→ **How to complete this task**
Say how many lines of the material include "true". Give the number without any other text.

→ **Given data**
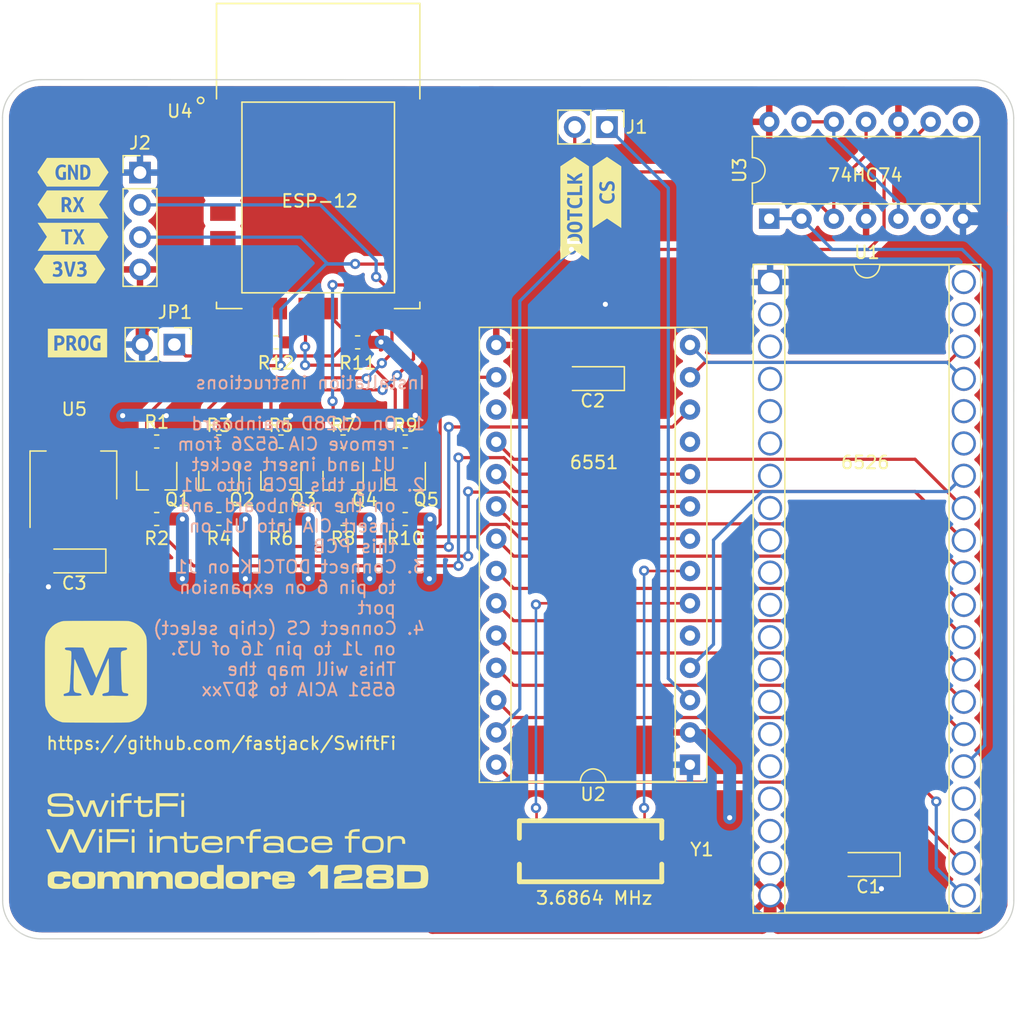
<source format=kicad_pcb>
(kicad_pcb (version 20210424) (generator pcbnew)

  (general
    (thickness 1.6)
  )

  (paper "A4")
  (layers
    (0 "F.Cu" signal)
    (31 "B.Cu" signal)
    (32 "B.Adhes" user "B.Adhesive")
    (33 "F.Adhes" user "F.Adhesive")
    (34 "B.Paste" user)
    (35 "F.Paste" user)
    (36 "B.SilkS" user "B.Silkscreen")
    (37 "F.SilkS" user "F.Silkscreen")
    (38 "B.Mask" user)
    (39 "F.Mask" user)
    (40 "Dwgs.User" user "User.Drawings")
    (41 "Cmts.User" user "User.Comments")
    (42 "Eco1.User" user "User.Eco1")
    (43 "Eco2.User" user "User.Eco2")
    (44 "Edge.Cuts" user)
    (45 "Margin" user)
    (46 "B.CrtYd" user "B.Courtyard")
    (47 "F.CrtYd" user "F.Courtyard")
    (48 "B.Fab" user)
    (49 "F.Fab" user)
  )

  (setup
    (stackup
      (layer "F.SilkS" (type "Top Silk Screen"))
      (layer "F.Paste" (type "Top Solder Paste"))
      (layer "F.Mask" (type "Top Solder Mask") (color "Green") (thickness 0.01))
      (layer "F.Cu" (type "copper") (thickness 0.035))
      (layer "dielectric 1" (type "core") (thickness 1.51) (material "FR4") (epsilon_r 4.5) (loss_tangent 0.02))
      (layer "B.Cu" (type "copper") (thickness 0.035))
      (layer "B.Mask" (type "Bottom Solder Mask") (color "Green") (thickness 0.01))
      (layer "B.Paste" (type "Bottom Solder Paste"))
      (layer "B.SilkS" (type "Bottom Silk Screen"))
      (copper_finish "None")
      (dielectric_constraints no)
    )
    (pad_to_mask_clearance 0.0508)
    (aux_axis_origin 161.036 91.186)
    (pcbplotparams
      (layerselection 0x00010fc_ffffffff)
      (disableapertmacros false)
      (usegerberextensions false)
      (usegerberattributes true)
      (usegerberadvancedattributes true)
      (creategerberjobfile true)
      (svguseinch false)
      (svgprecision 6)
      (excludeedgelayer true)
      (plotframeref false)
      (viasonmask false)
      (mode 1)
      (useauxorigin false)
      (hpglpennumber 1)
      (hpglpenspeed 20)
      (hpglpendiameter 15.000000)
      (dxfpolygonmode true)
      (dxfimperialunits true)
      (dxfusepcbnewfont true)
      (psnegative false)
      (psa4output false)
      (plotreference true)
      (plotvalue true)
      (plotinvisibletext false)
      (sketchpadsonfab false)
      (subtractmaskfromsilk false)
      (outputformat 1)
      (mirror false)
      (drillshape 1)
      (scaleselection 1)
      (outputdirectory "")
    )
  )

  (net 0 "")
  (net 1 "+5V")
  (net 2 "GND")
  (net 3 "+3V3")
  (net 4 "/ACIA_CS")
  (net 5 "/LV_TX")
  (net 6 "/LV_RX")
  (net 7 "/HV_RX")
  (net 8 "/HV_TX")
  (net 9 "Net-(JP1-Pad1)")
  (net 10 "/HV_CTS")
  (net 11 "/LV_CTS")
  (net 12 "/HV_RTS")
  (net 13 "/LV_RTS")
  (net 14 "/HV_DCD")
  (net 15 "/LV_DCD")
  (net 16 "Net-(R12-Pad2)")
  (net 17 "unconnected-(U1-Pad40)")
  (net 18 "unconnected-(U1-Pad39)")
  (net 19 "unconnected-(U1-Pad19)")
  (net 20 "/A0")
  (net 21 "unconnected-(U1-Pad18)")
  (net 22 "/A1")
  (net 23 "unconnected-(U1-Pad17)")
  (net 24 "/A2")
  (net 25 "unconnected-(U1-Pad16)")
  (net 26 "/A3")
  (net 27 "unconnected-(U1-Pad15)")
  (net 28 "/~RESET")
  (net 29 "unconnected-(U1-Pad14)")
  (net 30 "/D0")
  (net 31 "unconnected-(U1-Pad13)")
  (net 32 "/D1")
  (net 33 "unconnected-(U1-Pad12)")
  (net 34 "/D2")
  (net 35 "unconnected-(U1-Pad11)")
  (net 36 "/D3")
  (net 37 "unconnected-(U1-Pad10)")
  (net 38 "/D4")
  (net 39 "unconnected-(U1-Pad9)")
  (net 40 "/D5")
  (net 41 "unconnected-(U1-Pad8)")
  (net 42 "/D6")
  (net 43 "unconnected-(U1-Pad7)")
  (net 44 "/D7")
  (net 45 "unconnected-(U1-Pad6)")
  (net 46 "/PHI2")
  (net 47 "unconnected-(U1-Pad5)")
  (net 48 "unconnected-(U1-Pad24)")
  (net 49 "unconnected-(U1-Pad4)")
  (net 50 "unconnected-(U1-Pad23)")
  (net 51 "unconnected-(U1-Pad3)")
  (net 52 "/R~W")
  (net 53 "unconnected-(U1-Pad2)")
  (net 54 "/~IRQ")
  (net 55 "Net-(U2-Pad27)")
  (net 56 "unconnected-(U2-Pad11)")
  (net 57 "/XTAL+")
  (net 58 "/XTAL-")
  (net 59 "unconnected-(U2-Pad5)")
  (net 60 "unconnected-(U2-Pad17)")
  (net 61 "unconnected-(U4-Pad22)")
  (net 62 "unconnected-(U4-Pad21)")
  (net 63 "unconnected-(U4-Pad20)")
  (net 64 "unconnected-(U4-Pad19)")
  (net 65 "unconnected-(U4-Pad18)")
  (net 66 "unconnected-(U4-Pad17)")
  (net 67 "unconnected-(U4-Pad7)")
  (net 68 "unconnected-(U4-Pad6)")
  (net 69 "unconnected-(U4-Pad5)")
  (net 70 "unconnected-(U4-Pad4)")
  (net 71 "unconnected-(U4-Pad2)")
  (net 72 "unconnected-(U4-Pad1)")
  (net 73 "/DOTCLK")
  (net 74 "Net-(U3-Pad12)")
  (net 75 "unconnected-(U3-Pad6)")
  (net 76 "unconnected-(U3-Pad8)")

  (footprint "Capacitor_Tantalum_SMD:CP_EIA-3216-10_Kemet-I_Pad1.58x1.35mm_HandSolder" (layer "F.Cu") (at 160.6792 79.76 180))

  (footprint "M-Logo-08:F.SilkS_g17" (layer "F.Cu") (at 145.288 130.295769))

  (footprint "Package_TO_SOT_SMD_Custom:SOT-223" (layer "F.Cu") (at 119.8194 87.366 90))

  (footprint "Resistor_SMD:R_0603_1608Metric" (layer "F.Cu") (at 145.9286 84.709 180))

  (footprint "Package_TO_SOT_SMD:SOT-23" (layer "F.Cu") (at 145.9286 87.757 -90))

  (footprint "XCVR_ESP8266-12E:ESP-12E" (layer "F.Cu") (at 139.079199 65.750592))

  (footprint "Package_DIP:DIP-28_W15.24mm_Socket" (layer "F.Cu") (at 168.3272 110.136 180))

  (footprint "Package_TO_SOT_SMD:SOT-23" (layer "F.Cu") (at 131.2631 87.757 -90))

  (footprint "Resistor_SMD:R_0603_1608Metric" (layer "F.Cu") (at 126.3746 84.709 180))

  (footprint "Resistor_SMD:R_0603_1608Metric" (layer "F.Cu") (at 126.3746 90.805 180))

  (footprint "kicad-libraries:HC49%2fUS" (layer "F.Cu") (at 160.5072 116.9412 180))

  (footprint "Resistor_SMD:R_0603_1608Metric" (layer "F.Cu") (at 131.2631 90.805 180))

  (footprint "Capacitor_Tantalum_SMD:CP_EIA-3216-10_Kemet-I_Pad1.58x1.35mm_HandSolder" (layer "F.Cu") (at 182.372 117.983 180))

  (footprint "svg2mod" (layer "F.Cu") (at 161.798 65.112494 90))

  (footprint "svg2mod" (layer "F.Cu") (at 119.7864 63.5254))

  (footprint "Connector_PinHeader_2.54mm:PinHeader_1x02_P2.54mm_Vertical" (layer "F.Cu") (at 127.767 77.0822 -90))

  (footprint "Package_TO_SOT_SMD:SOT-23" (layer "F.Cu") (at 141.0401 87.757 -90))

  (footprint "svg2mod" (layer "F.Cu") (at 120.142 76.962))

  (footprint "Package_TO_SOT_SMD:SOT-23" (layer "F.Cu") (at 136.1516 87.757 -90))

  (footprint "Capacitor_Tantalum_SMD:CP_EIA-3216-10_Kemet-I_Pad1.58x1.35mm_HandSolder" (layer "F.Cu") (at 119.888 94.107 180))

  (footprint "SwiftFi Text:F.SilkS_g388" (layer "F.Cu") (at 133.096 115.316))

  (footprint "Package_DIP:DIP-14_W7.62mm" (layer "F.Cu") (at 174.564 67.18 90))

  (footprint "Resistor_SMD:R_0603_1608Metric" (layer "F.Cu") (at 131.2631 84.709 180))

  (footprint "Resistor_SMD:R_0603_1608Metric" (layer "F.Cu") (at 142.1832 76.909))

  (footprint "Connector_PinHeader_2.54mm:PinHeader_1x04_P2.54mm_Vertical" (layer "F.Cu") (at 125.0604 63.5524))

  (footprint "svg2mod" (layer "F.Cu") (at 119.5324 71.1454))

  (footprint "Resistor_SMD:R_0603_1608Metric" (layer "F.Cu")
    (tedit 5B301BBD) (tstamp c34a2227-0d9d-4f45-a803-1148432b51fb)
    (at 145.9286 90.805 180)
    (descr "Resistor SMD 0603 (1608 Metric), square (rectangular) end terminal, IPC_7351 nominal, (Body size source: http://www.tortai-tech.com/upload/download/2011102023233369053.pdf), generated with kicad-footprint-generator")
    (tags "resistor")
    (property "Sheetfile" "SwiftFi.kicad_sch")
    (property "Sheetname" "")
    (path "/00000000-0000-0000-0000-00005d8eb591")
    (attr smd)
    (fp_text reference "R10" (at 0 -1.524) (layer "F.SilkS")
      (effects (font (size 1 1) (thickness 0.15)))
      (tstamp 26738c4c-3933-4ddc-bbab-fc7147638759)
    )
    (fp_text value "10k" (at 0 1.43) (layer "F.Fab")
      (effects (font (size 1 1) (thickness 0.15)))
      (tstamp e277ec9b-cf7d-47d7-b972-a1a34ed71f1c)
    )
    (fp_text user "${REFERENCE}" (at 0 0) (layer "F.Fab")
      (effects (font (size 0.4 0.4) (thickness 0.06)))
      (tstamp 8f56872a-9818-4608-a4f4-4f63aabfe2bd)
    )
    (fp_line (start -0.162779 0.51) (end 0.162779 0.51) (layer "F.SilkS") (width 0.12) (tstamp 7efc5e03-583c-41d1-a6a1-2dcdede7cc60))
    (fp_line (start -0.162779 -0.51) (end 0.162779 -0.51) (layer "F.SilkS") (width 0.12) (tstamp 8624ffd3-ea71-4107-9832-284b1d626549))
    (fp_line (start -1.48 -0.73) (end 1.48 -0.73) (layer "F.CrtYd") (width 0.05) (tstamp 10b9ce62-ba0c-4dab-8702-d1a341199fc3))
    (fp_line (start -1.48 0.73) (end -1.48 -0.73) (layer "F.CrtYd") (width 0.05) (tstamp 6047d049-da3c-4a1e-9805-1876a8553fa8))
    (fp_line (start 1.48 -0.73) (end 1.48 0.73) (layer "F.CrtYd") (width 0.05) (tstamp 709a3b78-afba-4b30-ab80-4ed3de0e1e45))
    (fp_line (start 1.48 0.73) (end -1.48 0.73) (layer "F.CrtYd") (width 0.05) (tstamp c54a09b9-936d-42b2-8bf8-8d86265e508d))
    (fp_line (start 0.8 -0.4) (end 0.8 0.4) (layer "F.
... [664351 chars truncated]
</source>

---

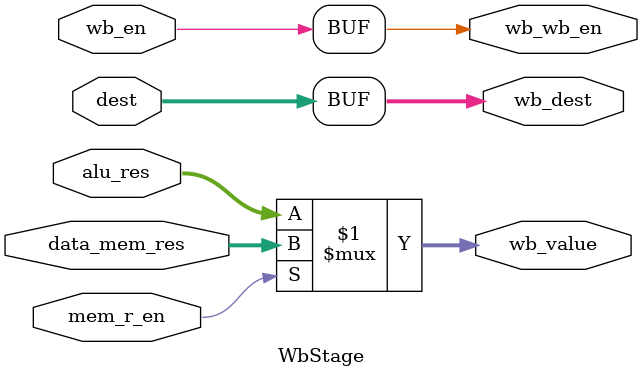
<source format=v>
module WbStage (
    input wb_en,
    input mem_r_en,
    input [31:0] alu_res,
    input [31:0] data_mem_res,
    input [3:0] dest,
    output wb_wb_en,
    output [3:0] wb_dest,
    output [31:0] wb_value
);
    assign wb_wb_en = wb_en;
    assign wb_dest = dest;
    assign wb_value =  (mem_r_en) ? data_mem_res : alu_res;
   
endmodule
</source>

→ **Problem solution**
9